The petty, narrow-minded atmosphere in which the BSC operates is reflected in the complaints it receives and the way in which it handles them.

In 1993 the council upheld complaints about 'the use of holy names' (such as 'Oh my God!' and 'Jesus Christ!') in episodes of Coronation Street and Pebble Mill. In 1992 the council upheld complaints against Damned in the USA, a documentary on censorship shown in the 'Banned' series on Channel 4. The BSC apparently failed to see the irony of censuring a television company for showing a programme about censorship.

The BSC's monthly bulletins also list complaints which the council has investigated, but not upheld. These are said to come from a cross-section of the British public, but they are almost exclusively representative of what could be called the Daily Mail mentality.

'Mrs Matthews of Hampshire complained of an advertisement for Ritz video hire...she was concerned about the menacing terms in which two cinema films were advertised, including references to "murder and mayhem".'

'Mr John of Gloucestershire complained of a scene in an episode of Emmerdale...showing a man and a woman in bed together.

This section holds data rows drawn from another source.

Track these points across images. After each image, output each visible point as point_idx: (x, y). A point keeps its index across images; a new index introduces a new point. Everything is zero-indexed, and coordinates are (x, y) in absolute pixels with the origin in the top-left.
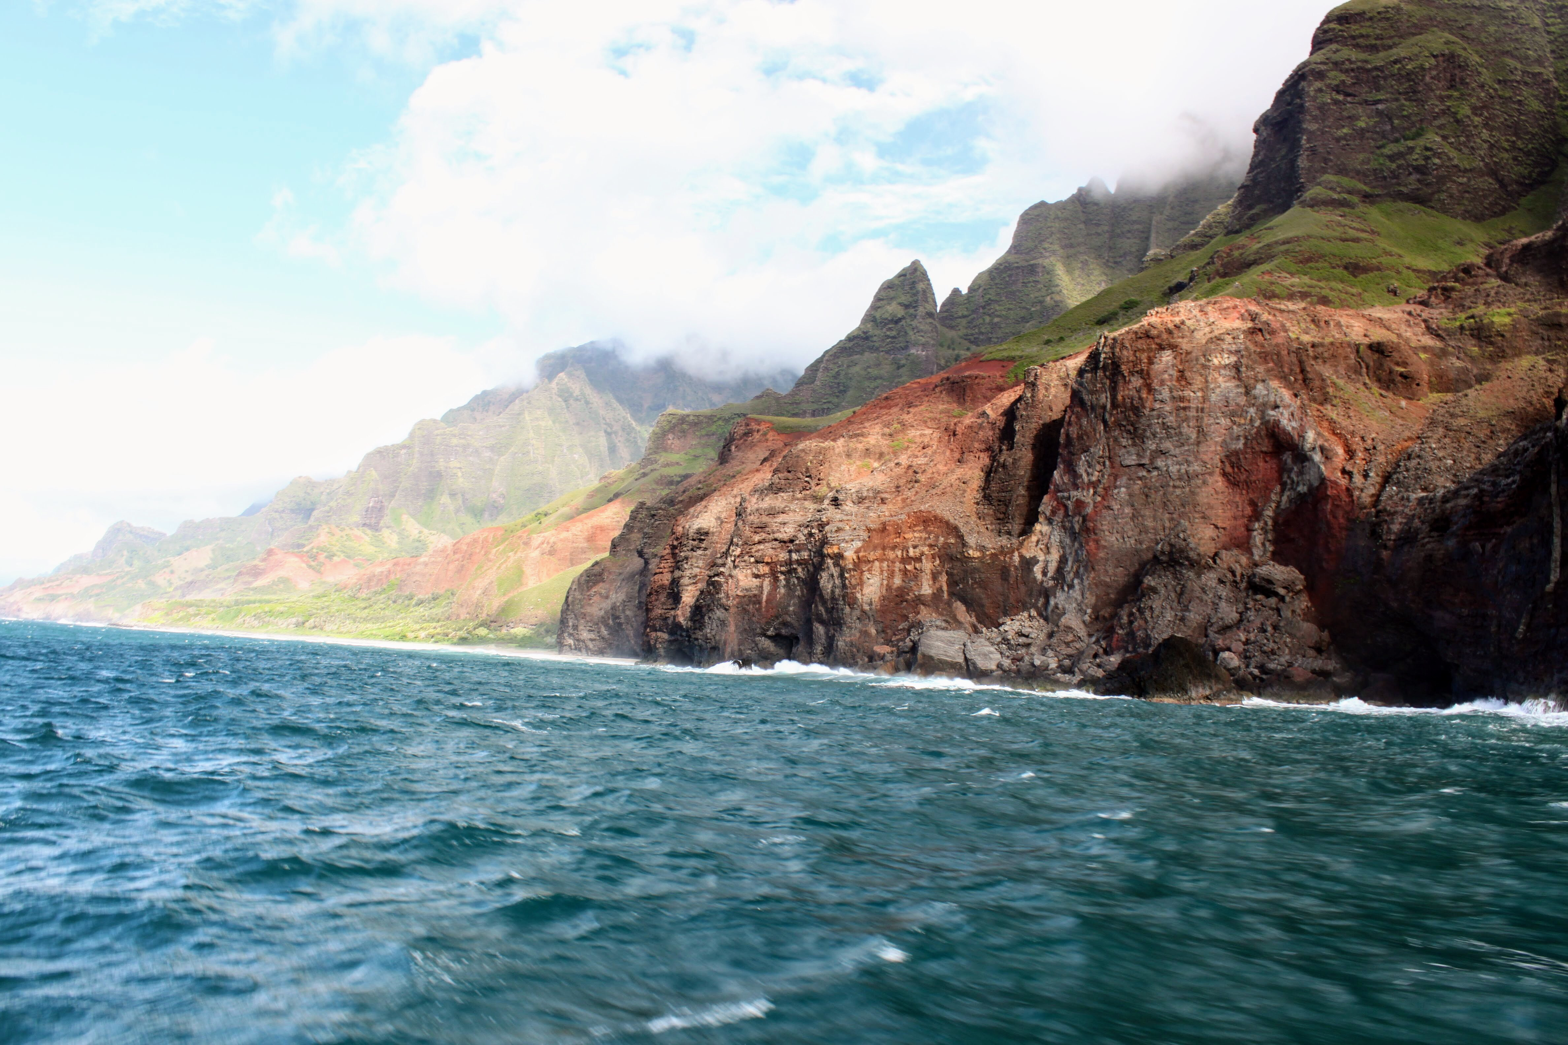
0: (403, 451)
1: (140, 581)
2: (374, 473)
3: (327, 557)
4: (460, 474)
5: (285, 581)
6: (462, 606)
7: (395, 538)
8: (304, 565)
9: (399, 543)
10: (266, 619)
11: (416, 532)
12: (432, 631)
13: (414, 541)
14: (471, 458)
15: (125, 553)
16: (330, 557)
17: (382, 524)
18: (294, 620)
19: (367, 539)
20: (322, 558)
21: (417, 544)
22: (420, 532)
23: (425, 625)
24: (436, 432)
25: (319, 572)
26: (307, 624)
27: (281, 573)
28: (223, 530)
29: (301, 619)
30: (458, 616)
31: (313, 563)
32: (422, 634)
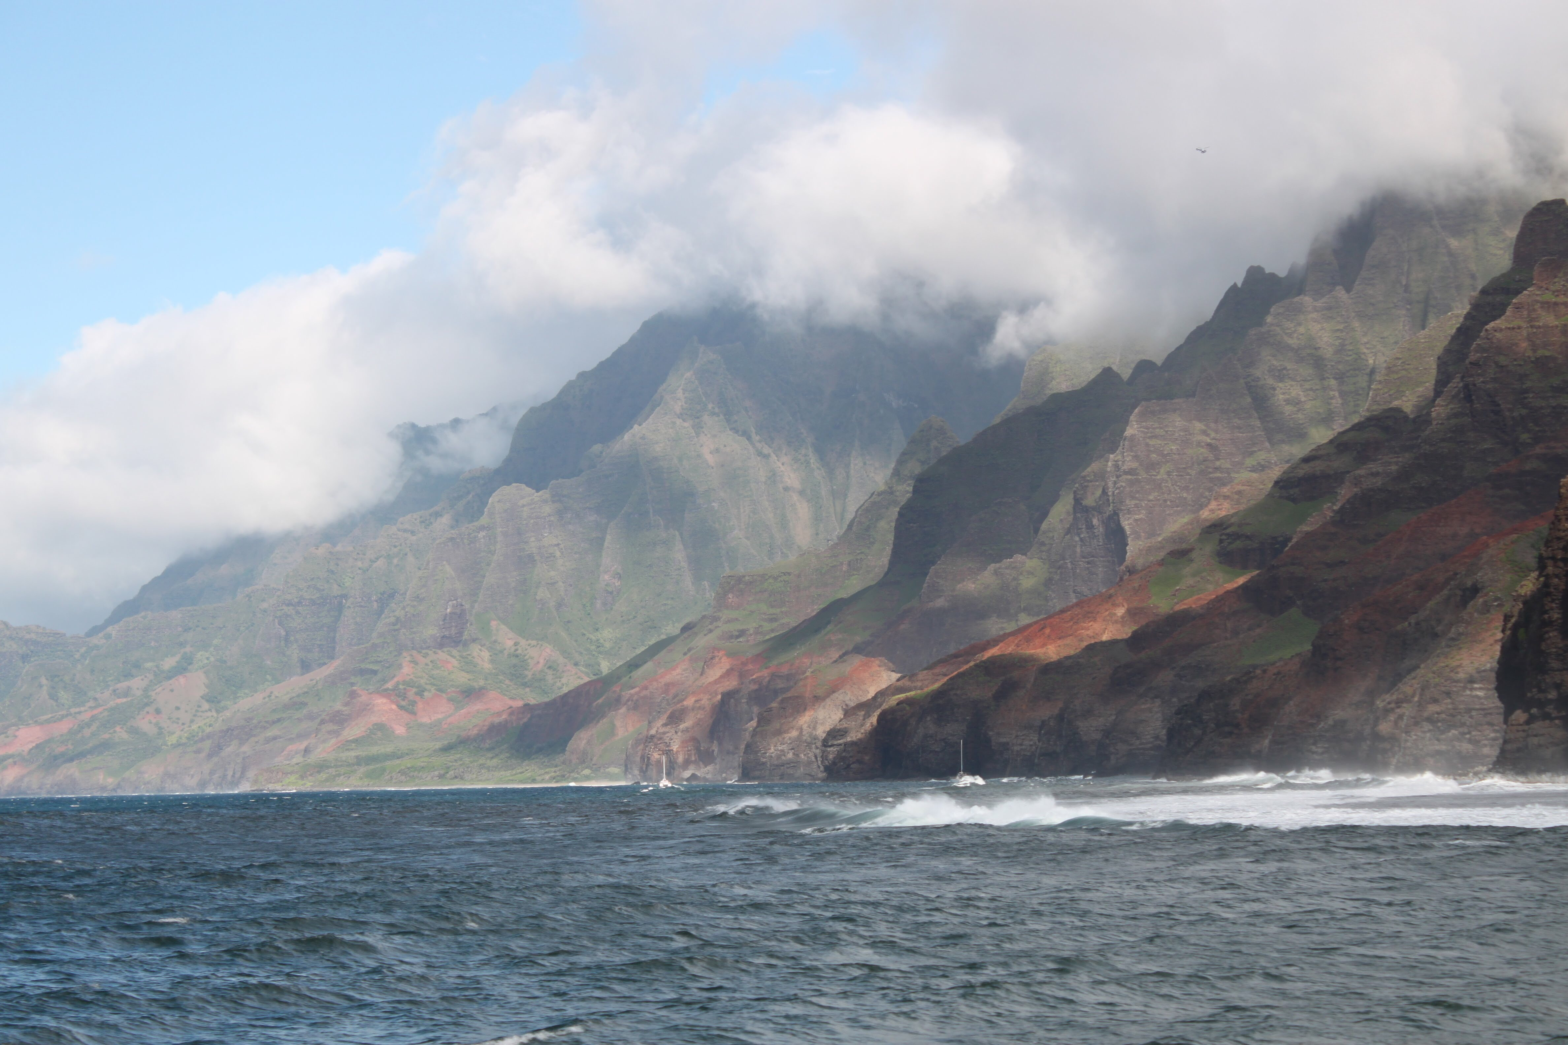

It showed no sexual activity and only the nude upper halves of the couple's bodies.'

'Mrs Rensch of London and three other viewers complained of the offensive use of a Christian holy name in an episode of Bonjour La Classe.' (Partially upheld)

'Shit' at 9.06pm

'Mrs Rensch complained of the use of a Christian holy name in an edition of Smith and Jones.'

'Mrs Rensch of London complained of the use of Christian holy names on Drop the Dead Donkey.'

'Mr Hopkinson of Staffordshire complained about an item in Beadle's About which he described as "a travesty of a marriage service".'

'Ms Smith of Yorkshire complained of offensive references to the bodily functions of a dog in an edition of Side by Side.'

'Ms Davies of Kent and another viewer complained of a scene showing a stripper in an episode of Love Hurts.'

'Mr Waterfield of Cambridgeshire and another viewer complained about the film Tequila Sunrise. Both complainants were concerned about "foul language" including the inclusion of the word "shit" at 9.06pm.'

It would not be surprising if one of the BSC's complainants turned out to be a certain Mrs Bucket (pronounced 'bouquet'). Absurd though they may be, such complaints are taken seriously by the BSC. In his foreword to the 1991-92 annual report, Lord Rees-Mogg pontificated: 'every one of those who complain to us...can at least be assured that, on the one hand, their complaints are treated seriously and, on the other, that the most senior levels of management in the broadcasting organisations will be concerned in the formulation of adequate responses.'

In other words, the BSC will ensure that complaints from proponents of the Daily Mail mentality influence the increasingly censorious climate in which programmes are produced and editorial decisions are made. Rees-Mogg's statement exemplifies the insidious influence of the BSC in seeking to restrict the scope of television and radio programmes. It chimes in with current trends such as the call for more emphasis on 'happy news', and the new instructions from BBC governors (like Rees-Mogg) for interviewers to be more polite to government ministers.

Creeping effect

The BSC might seem like a harmless coterie of upper-class eccentrics lending an ear to the fears and foibles of their suburban counterparts. But it would be foolish to underestimate the creeping effect of the council's work. There are plans afoot to hand over more powers to the BSC, and to merge it 'into the work of a new consumers' council for broadcasting entrusted with a much broader remit'. A revamped BSC is set to be the remote-control panel you never asked for.